The Future Health of Scientific Integrity is at Stake in New FDA Law

June 29, 2012 | 4:05 pm
Celia Wexler
Former contributor

The news these days has rightly focused on the Supreme Court’s landmark decision on access to health care.  But with scant media attention, Congress on June 26 sent a bill to the President that is just as important  to the health and well-being of each and every American family, and the future of scientific integrity at the Food and Drug Administration.

The law—the FDA Safety and Innovation Act—won bipartisan support. But it is not a public interest victory. Instead, after many hours of painful negotiations, this bill was the best FDA bill—best in terms of what how the public benefits from it—that a Congress riven with dissent and driven by industry pressure could pass.

Every five years, Congress must pass an FDA law that approves user fee agreements that the FDA negotiates with the medical products industries. As we reported last March, these corporate interests had a lot of resources to make their case at the FDA and Congress. In the three years from 2009 through the end of 2011, the drug, device and biotech industries spent more than $700 million on lobbying at the federal level.


Lobbying spending by sector, 2009-2011

Lobbying spending by sector, 2009-2011


That buys a lot of influence, and that influence is reflected in the newly passed FDA law, which largely elevates speed over safety. It could have been much worse, were it not for the efforts of congressional leaders such as Sen. Tom Harkin (D-IA), and Reps. Henry Waxman (D-CA), and Frank Pallone (D-NJ).

The law is not all bad. For the first time, for example, the FDA will have the resources from user fees to approve generic drugs and Congress has taken steps to address the problem of shortages of critically needed drugs. It now will be easier for the FDA to move devices approved under a less rigorous process to a classification meriting more surveillance. And the agency will have the power to halt a clinical trials of devices when they present “an unreasonable” safety risk to trial participants. Medical devices eventually  will be able to be identified and tracked so that patients can be informed if there is a recall.

UCS, working with Public Citizen and other transparency groups, enlisted the aid of Sen. Patrick Leahy (D-VT) to protect openness at the agency. The FDA had asked for the authority to keep a broad category of “drug-related” information secret, on the grounds that foreign governments and even domestic agencies would not share any information related to drugs if that information could be disclosed. The law, as passed, permits only limited restrictions on disclosure — when the agency needs sensitive information from foreign governments that only will be shared if kept confidential.

Increasing Corporate Influence over the FDA

Nevertheless, many of its provisions are a big wet kiss to deep-pocketed special interests, potentially eroding the independence of the agency and FDA scientists. For example, this law will eliminate limits on the number of experts who serve on FDA advisory panels who have financial ties to the makers of the very products that the panels will evaluate. Does that make sense to you?

Senator Tom Harkin

Senator Tom Harkin worked to fight for public protections. Photo: Senator Harkin's office.
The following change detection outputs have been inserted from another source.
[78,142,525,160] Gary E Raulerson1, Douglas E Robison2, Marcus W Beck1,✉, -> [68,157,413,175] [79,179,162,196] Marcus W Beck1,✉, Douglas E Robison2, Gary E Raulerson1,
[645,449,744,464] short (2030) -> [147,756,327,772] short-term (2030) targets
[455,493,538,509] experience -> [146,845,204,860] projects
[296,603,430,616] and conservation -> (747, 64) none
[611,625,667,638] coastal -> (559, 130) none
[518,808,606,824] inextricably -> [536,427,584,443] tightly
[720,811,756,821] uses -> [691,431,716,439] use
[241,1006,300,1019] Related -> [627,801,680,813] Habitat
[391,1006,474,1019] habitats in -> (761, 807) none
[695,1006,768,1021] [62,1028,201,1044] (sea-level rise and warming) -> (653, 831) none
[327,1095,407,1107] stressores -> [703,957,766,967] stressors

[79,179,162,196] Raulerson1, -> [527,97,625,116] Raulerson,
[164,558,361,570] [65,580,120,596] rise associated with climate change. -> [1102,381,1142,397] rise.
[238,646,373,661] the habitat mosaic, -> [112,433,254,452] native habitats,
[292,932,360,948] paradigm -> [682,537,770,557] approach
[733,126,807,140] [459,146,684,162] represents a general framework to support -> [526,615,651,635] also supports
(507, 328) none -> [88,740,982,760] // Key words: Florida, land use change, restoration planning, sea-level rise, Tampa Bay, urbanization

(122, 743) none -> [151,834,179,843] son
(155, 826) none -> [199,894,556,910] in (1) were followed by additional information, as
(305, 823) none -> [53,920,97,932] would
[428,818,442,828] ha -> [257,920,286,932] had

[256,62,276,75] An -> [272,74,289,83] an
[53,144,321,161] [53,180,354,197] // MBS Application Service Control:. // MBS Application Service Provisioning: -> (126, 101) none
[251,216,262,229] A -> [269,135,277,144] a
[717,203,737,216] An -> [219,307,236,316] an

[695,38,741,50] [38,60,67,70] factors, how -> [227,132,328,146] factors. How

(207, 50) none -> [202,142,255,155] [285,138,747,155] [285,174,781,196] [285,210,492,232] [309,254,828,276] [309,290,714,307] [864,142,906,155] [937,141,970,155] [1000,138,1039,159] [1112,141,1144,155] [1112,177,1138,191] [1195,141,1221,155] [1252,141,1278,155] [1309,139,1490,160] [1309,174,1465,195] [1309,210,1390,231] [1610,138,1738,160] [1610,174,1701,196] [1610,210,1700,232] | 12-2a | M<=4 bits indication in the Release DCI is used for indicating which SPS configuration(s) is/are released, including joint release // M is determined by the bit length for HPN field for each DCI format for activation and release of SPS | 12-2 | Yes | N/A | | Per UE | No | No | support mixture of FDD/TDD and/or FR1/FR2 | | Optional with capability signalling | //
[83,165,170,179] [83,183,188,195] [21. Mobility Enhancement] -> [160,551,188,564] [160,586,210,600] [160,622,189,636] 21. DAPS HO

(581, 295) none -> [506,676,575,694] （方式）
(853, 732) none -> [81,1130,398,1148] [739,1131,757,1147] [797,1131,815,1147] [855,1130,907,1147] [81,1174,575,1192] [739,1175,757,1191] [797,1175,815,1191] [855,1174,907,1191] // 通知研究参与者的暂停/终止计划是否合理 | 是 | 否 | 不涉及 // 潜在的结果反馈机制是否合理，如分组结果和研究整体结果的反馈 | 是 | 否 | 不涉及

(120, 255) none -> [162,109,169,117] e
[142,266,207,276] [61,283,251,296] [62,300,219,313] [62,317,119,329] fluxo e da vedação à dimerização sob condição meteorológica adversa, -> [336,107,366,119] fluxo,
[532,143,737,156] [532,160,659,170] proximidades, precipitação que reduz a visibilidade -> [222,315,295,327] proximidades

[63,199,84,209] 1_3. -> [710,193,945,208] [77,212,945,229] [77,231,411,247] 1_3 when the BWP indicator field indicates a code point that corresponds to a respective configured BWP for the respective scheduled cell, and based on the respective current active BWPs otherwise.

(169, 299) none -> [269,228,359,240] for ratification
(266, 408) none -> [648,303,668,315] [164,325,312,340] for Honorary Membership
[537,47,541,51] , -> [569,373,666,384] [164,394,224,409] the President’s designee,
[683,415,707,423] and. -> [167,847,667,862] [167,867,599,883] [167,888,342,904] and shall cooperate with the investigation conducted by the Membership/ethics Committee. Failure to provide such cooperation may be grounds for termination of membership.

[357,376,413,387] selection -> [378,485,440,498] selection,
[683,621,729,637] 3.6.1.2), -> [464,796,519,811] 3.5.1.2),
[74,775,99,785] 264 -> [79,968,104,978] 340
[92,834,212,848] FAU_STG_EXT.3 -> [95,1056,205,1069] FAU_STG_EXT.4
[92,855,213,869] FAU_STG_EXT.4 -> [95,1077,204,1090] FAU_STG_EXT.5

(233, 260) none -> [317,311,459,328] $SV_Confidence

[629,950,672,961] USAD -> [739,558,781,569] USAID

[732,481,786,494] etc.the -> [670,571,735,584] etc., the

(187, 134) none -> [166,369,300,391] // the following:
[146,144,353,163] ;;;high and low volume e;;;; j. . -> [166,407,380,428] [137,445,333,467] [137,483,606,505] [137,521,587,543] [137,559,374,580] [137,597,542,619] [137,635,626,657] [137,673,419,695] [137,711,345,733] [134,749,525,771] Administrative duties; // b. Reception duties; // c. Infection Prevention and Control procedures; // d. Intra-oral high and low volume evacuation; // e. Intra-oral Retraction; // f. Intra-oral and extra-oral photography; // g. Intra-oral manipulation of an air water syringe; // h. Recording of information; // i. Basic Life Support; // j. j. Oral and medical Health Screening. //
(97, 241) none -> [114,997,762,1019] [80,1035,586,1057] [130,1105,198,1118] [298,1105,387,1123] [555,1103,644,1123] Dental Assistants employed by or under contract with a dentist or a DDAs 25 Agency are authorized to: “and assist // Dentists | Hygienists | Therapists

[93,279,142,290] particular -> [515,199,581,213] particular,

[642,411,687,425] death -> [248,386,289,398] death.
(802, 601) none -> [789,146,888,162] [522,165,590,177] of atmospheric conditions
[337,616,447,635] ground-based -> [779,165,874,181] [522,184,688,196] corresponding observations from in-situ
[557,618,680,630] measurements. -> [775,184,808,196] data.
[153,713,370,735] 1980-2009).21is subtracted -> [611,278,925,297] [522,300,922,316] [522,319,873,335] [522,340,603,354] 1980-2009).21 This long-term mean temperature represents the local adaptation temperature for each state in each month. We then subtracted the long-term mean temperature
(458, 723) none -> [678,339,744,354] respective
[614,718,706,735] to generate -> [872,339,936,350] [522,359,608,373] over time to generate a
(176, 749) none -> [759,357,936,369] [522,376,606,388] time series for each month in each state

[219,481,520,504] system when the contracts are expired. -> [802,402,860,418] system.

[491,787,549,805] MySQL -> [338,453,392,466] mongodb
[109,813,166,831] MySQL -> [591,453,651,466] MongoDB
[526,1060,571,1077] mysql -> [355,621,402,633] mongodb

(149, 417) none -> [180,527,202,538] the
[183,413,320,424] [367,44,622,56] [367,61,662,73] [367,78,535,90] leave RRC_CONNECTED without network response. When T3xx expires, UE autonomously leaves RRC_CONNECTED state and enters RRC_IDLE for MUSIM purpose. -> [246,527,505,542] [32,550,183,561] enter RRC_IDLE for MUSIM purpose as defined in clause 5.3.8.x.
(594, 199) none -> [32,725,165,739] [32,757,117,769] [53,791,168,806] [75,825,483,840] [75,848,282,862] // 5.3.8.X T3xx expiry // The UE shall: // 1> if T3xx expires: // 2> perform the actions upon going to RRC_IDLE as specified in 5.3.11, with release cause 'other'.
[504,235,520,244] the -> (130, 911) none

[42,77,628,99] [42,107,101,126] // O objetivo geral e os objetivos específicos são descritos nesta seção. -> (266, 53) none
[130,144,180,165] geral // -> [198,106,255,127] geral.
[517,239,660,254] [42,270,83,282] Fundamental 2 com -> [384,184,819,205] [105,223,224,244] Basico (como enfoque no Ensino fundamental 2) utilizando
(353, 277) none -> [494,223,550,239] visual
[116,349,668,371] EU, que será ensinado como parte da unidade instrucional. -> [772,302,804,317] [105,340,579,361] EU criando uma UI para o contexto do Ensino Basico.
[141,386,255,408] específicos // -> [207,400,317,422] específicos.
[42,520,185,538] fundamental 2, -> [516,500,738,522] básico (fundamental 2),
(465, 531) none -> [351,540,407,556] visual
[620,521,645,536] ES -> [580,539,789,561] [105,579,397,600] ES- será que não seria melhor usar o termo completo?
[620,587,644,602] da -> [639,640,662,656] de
In 2007, alarmed by the recall of Vioxx after it had been implicated in thousands of patient deaths, and other instances of lax scrutiny at the FDA, Congress opted to place some limits on the number of conflicted experts the FDA could use on its advisory panels. (UCS urged a total ban on conflicted experts, restricting their service to answering questions and making presentations.) But industry push-back against even this modest limit was massive. The FDA now will have no curbs on how many conflicted experts it uses.

At least progressive lawmakers were able to derail a proposal that would have denied the public from knowing when the FDA permits a conflicted expert to serve! Even disclosure had been on the congressional chopping block in the House.

The new law permits any device maker to challenge any significant FDA review decision and ask for it to be evaluated by a supervisor. This is particularly concerning because the user fee agreements stress adherence to industry priorities about keeping to a schedule, enhancing communication between companies and reviewers, and making the process work for them, not necessarily the patients the FDA is supposed to serve.

Congress also has imposed numerous new reporting burdens on the FDA, nearly all with the aim of micromanaging the agency and ensuring—do you see a theme here?—that it satisfies the demands of the drug, device and biotech industries.

We in the public interest world also think of the missed opportunities, what Congress could have done to protect scientific integrity and independence at the agency.

One omission that really hurts. More than 90 percent of devices are cleared (approved) because a company demonstrates that they are very similar to devices already on the market. Because of laws and regulations that favor the device industry, the FDA can do very little about the devices that came afterward that may have the same design defects, putting thousands of patients at risk. This new law will not change that.